One of the major trends in B2B marketing for 2010 will be the continuing growth of content marketing.  A recent study by the Custom Publishing Council found that branded content accounted for 32 percent of the average overall marketing, advertising, and communications budgets in 2009.  According to the CPC, this was the greatest ever proportion of overall marketing/communications funds dedicated to branded content.  The importance of content marketing was further emphasized last week when the Custom Publishing Council announced that it had changed its name to the Custom Content Council.

What is content marketing?  Joe Pulizzi, co-author of Get Content.

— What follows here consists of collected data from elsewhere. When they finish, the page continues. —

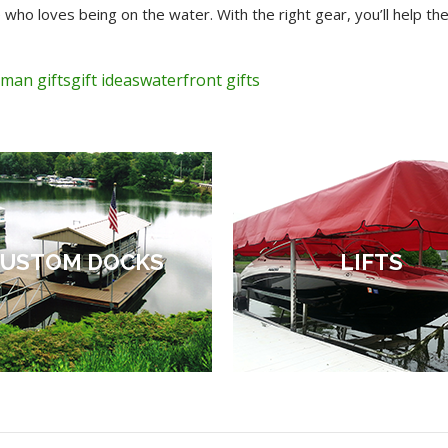
 who loves being on the water. With the right gear, you’ll help
rman gifts
gift ideas
waterfront gifts
USTOM DOCKS
LIFTS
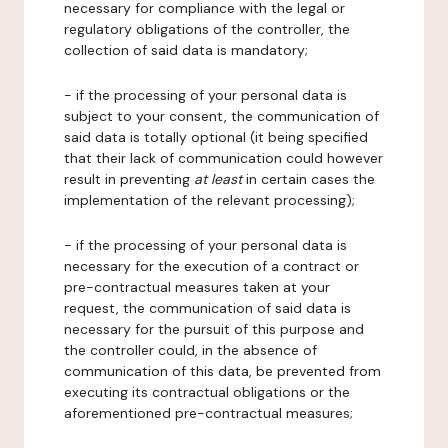
necessary for compliance with the legal or
regulatory obligations of the controller, the
collection of said data is mandatory;
- if the processing of your personal data is
subject to your consent, the communication of
said data is totally optional (it being specified
that their lack of communication could however
result in preventing
at least
in certain cases the
implementation of the relevant processing);
- if the processing of your personal data is
necessary for the execution of a contract or
pre-contractual measures taken at your
request, the communication of said data is
necessary for the pursuit of this purpose and
the controller could, in the absence of
communication of this data, be prevented from
executing its contractual obligations or the
aforementioned pre-contractual measures;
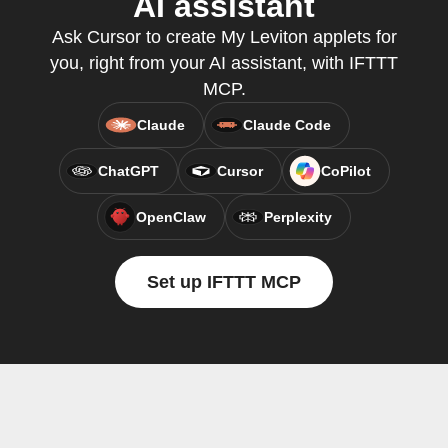
AI assistant
Ask Cursor to create My Leviton applets for
you, right from your AI assistant, with IFTTT
MCP.
Claude
Claude Code
ChatGPT
Cursor
CoPilot
OpenClaw
Perplexity
Set up IFTTT MCP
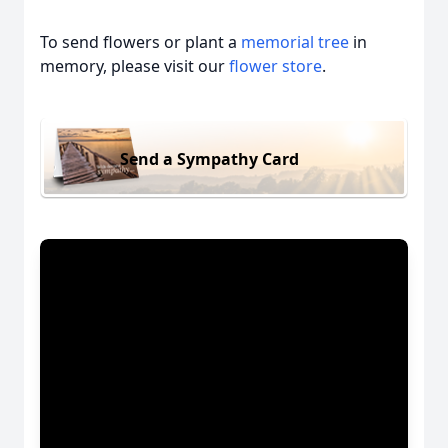
To send flowers or plant a
memorial tree
in
memory, please visit our
flower store
.
Send a Sympathy Card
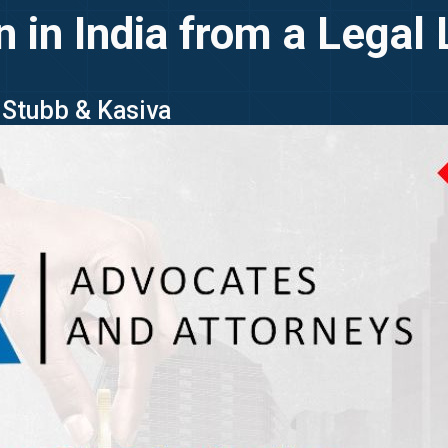
n in India from a Legal
g Stubb & Kasiva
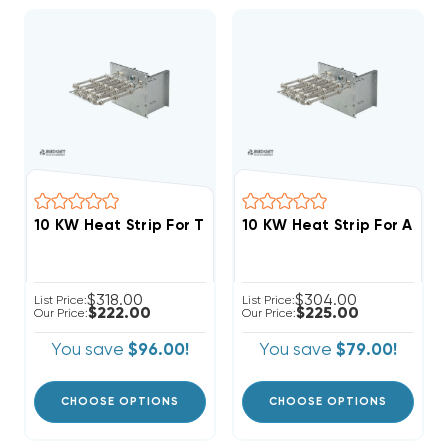
$318.00
$304.00
List Price:
List Price:
$222.00
$225.00
Our Price:
Our Price:
You save
$96.00!
You save
$79.00!
CHOOSE OPTIONS
CHOOSE OPTIONS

Get Customers., defines it this way:  "Content marketing is a marketing technique of creating and distributing relevant and valuable content to attract, acquire, and engage a clearly defined and understood audience - with the objective of driving profitable customer action."  The basic idea behind content marketing is to create content that speaks directly to the issues and challenges that potential buyers are facing, and thus provide those buyers a compelling reason to engage with the selling organization.

Content marketing has become a critical discipline because today's B2B buyers are researching buying decisions independently, and they are delaying conversations with salespeople until much later in the buying cycle.  If your company doesn't provide useful and compelling content, potential buyers will simply find it somewhere else.

To understand the importance of content marketing, think of your marketing and sales activities as being part of a process that must in itself create value for customers.  In other words, treat the marketing and sales process as if it is another service that you provide.

And how do marketing and sales create value for potential buyers?  By providing information and tools that help them better understand the problems and challenges they're facing and how those problems and challenges can be addressed.  Content marketing is the vehicle for providing this kind of information.  Therefore, once you treat marketing and sales as a process that must provide real value for prospective buyers, the logic behind content marketing becomes clear and compelling.